*** Opening Given passage ***

The taxonomy plays a crucial role in constructing the Tree of Life because it allows different estimates of trees to be combinable in interesting ways. Thus an early step in dealing with Open Tree of Life services involve mapping names for taxa to OTT. Indeed, the primary workflow in the Open Tree of Life project itself consists of importing new trees from the published literature into phylesystem and then mapping their tip labels to OTT so that they can contribute to the Graph of Life.

“Taxonomic Name Resolution Services” (TNRS) converts a name string to an OTT ID, which is a number that uniquely identifies a taxon (see the reference taxonomy wiki for more details). Using the OTT ID in subsequent interactions with the Open Tree of Life services saves us from having to deal with the headaches of taxonomic name matching (typos in names, orthographic variants of names, synonyms, and homonyms) in every API method call.

Name to OTT ID: the ot-tnrs-match-names.py example script

By running:

$ python tutorials/ot-tnrs-match-names.py Hominidae

from a terminal, you can trigger a TNRS service call for the name Hominidae. This will obtain information on the taxon that matches that name (from the taxomachine web services). The ot_tnrs_match_names function in that script performs this call, and the match_and_print function performs that call and demonstrates how you can extract the taxonomic information from the response.

Once again, the reference taxonomy wiki and the API docs can be consulted for further documentation about the meaning of the flags and other information for a taxon.

Note that, because your commands typed at a terminal are interpretted by a shell, you’ll need to use quotes for multiword names when using this script:

So use:

$ python tutorials/ot-tnrs-match-names.py 'Homo sapiens'

unless you want to search for “Homo” and “sapiens” as separate taxa.

*** Closing Given passage ***
*** Opening Material provided ***

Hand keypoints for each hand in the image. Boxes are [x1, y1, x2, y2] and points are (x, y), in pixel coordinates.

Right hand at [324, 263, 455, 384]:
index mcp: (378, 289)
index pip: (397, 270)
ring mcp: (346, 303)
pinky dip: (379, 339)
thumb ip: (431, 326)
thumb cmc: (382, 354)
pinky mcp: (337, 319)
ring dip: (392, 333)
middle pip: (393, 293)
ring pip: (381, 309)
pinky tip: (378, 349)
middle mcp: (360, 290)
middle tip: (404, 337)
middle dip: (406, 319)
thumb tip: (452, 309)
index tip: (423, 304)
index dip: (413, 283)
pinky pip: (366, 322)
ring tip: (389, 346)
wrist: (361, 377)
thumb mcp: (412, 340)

*** Closing Material provided ***
*** Opening Material provided ***

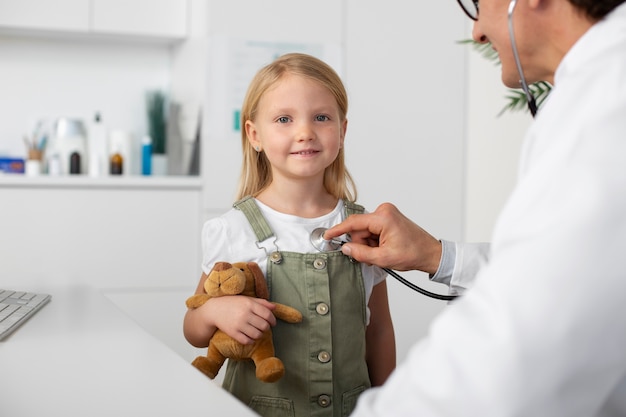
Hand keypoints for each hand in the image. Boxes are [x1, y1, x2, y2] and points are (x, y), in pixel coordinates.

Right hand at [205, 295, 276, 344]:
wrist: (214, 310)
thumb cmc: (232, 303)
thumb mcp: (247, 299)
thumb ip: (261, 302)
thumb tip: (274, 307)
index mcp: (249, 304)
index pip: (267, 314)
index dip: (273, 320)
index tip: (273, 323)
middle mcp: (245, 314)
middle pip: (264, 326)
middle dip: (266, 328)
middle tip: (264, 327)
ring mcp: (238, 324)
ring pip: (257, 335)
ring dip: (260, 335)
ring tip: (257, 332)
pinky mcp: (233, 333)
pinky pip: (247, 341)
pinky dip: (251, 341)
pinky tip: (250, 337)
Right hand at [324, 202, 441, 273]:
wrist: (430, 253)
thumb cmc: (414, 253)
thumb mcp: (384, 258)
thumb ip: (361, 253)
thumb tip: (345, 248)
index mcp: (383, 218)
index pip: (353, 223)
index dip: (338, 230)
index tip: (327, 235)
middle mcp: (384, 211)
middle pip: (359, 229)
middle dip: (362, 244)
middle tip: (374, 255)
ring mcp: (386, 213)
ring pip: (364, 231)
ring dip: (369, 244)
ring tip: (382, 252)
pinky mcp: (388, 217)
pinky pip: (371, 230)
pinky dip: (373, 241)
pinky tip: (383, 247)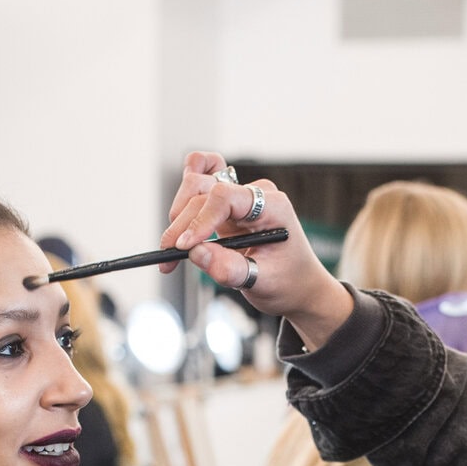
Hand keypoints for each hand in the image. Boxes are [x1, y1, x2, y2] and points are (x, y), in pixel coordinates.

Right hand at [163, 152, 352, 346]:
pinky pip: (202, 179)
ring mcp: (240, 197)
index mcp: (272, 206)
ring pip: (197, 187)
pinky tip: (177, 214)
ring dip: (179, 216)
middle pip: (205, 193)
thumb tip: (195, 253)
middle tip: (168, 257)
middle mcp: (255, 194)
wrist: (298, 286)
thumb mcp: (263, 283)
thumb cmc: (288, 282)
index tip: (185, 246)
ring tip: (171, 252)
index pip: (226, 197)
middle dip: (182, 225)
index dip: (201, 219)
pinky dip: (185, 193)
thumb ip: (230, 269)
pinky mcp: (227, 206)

*** Closing Material provided ***

Activity A => How would you render this sentence from the Open Tree of Life passage in Spanish: "The taxonomy plays a crucial role in constructing the Tree of Life because it allows different estimates of trees to be combinable in interesting ways."
Activity B => According to the Open Tree of Life passage, what does TNRS convert a name string to?

Written reply A => La taxonomía desempeña un papel crucial en la construcción del Árbol de la Vida porque permite que distintas estimaciones de árboles sean combinables de maneras interesantes.

Written reply B => An OTT ID, a number that uniquely identifies a taxon.